If my understanding of the re_rxeof function is correct, it is supposed to process at most 16 packets before returning. The variable maxpkt starts at 16 and is decremented each time a packet is processed. If maxpkt gets to zero, the routine returns and *should* tell the caller whether or not there is more data to process. However, the check of 'if (maxpkt) return EAGAIN;' will return EAGAIN when the loop has cleared the entire receive ring before processing 16 packets; i.e.: when it's done processing everything available. I believe it should be returning EAGAIN only when it has processed 16 packets and there is still more to do. 

The attached patch changes the check to return EAGAIN when maxpkt reaches 0. If there were exactly 16 packets to process, this could mean it would also erroneously return EAGAIN, so there may be a better way to check if the ring is empty. 

The driver still works as is, but it does spend more time processing than is necessary when there is really nothing to do. Under load it may not enqueue the processing task when it should, but further interrupts should generally keep things moving.
Comment 1 Mark Johnston freebsd_committer 2018-02-07 20:53:26 UTC
I also noticed this while adding netdump hooks to re(4). The code seems broken even with your patch applied.

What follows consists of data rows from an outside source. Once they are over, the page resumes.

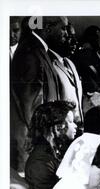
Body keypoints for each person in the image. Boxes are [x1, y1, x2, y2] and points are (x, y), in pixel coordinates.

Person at [10, 16, 67, 172]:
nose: (66, 33)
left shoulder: (37, 50)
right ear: (48, 28)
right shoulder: (30, 52)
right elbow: (29, 103)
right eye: (62, 28)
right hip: (33, 144)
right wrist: (44, 139)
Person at [25, 101, 77, 189]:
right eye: (71, 122)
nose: (75, 126)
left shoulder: (56, 150)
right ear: (58, 127)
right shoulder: (40, 162)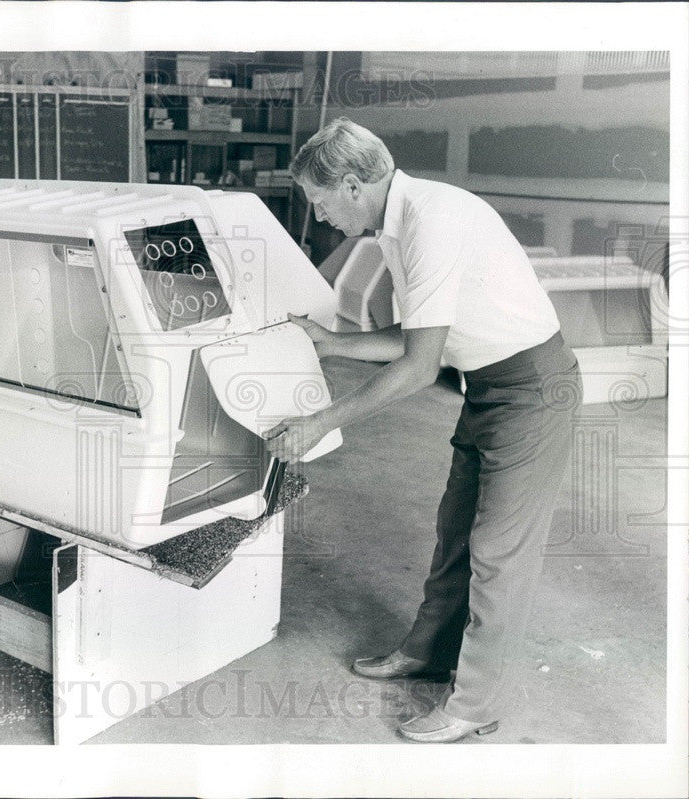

In the legacy interrupt task handler we have:

2580         status = CSR_READ_2(sc, RL_ISR);                                                                                                                 
2581         CSR_WRITE_2(sc, RL_ISR, status);
...
2596         if (status & (RL_ISR_RX_OK|RL_ISR_RX_ERR|RL_ISR_FIFO_OFLOW))                                                                                     
2597                 rval = re_rxeof(sc, NULL);
...
2629         if ((CSR_READ_2(sc, RL_ISR) & RL_INTRS_CPLUS) || rval) {                                                                                         
2630                 taskqueue_enqueue(taskqueue_fast, &sc->rl_inttask);                                                                                      
2631                 return;                                                                                                                                  
2632         }                                                                                                                                                
2633                                                                                                                                                          
2634         CSR_WRITE_2(sc, RL_IMR, RL_INTRS_CPLUS);

with rval initialized to 0.

So, we initially clear the bits in the ISR by writing status back, and pull packets off the rx ring if we had received a packet. If another interrupt came in while processing, or rx_rxeof() returned EAGAIN, we'll reschedule the task handler, else we're done and we unmask interrupts. In the case where rx_rxeof() hit the processing limit, though, we'll only call rx_rxeof() again if another rx interrupt was raised. So it seems that this EAGAIN check really isn't accomplishing much.